Get a copy of the book "Being the Strong Man a Woman Wants" by Elliott Katz. You read it, then give it to him to read. And you might write out a letter to your H to go with the book -- stating that you need improvements in the marriage or else there won't be a marriage for much longer. 

I was your H. I understand the pain he is causing you. But if he chooses to improve himself -- then you better reaffirm it. You can't sit back and do nothing about improving yourself. Or it will be another failed attempt at change.

Just my two cents.

Peace.


----------



## married-infidel (Apr 6, 2010)

Feelingalone,

I have sent him so many relationship articles on email in the last 4 years... He's never even acknowledged receiving them, i dont know if he ever read at all...

So making him read the book is like selling ice to an eskimo... he buys 'his kind of books' and never reads them... he give no time to us at home... he's never at home... there's no chance he will read a 'relationship' book... But i will still read it and try to give him...

And i have stated to him SEVERAL times that improvements are needed or else there wont be a marriage... He responds with - yeah then go to whoever will give you what you want...

Sigh


----------



## Affaircare (Jan 11, 2010)

married-infidel said:


> Feelingalone,
> 
> I have sent him so many relationship articles on email in the last 4 years... He's never even acknowledged receiving them, i dont know if he ever read at all...
> 
> ...


I have to agree. *sigh*

In several instances we have tried to indicate that the person you need to look at and work on is YOU and not your H, and yet time and again when we give you advice or a thought or a suggestion, you tell us "Well my H won't do anything to change..!!" 

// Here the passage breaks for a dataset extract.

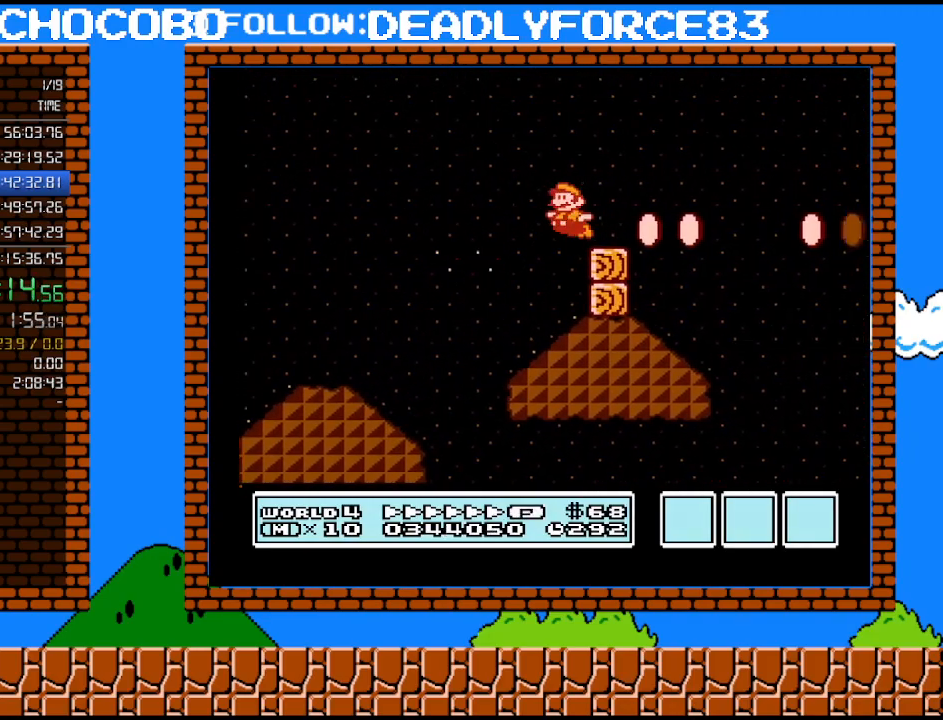
{"buttons": ["B", "DPAD_RIGHT"], "events": [[100, "DPAD_LEFT", "up"], [133, "DPAD_RIGHT", "down"], [200, "A", "down"], [250, "DPAD_UP", "down"], [383, "A", "up"], [450, "DPAD_UP", "up"]]}
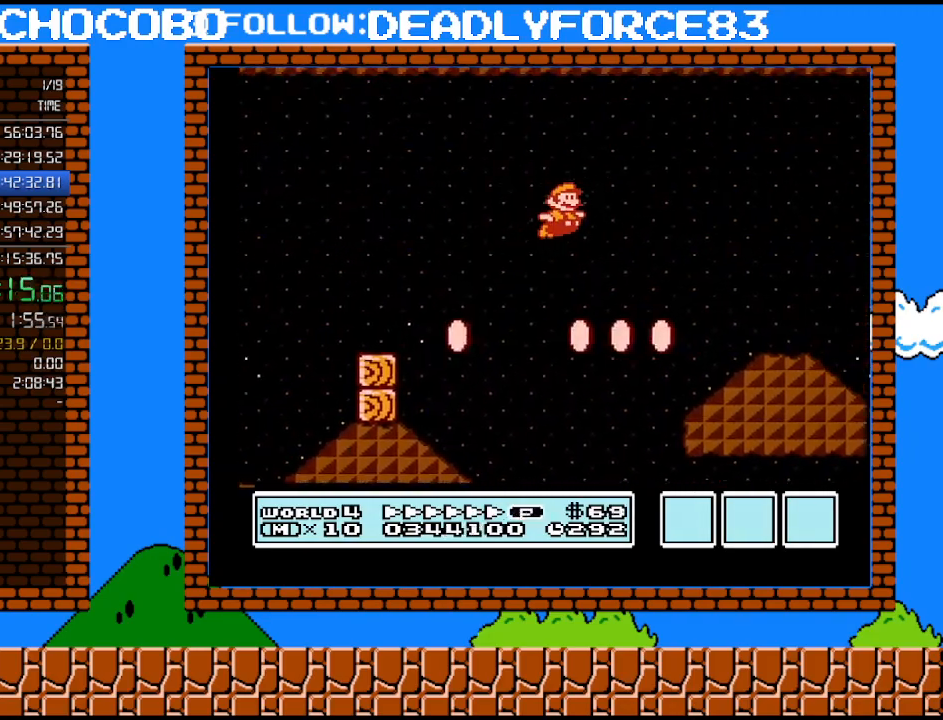
{"buttons": ["A", "B", "DPAD_RIGHT"], "events": [[467, "A", "down"]]}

I'm just curious. What have *YOU *done to change? Are you a loving, supportive, encouraging haven for him to come home to? Are you a quiet, gentle, loving soul? Are you his friend and companion, enjoying him for the man and person he IS? Or do you nag him non-stop about every imperfection and constantly harass him for sex? 

_...Have YOU even acknowledged receiving the relationship links we've given you? We dont know if you ever read at all...

...making you read what we have written for you is like selling ice to an eskimo... you read 'what you want to hear' and never read them... you give no time to hear us and blame your husband for your own behavior ... 

We have stated to you SEVERAL times that YOU need to make or else there wont be a marriage... you responds with - yeah but my affair is almost over some day soon and it's all his fault anyway..._

Any of this sounding familiar?


----------



## married-infidel (Apr 6, 2010)

Affaircare said:


> I have to agree. *sigh*
> 
> I'm just curious. What have *YOU *done to change? Are you a loving, supportive, encouraging haven for him to come home to? Are you a quiet, gentle, loving soul? Are you his friend and companion, enjoying him for the man and person he IS? Or do you nag him non-stop about every imperfection and constantly harass him for sex?
> 
> ...



Yes, it sounds very familiar 

Especially cos, i say that to myself many a times...

Yes, i have read all the links that have been referred to me and to others... before i came onto this forum, and from the beginning of the marriage, i researched the net for stuff on being a good wife (despite knowing what a good wife is, i just probably needed some encouragement or motivation given the circumstances at home)... one of the articles that fell in agreement with and LOVED and tried following with all sincerity and integrity was - What Every Wife Needs to Know | Bible.org - Largest Bible Study Site

I do feel that if my husband were to give me the love and attention i needed, i would not have strayed... And yet, i have never justified my affair as being correct...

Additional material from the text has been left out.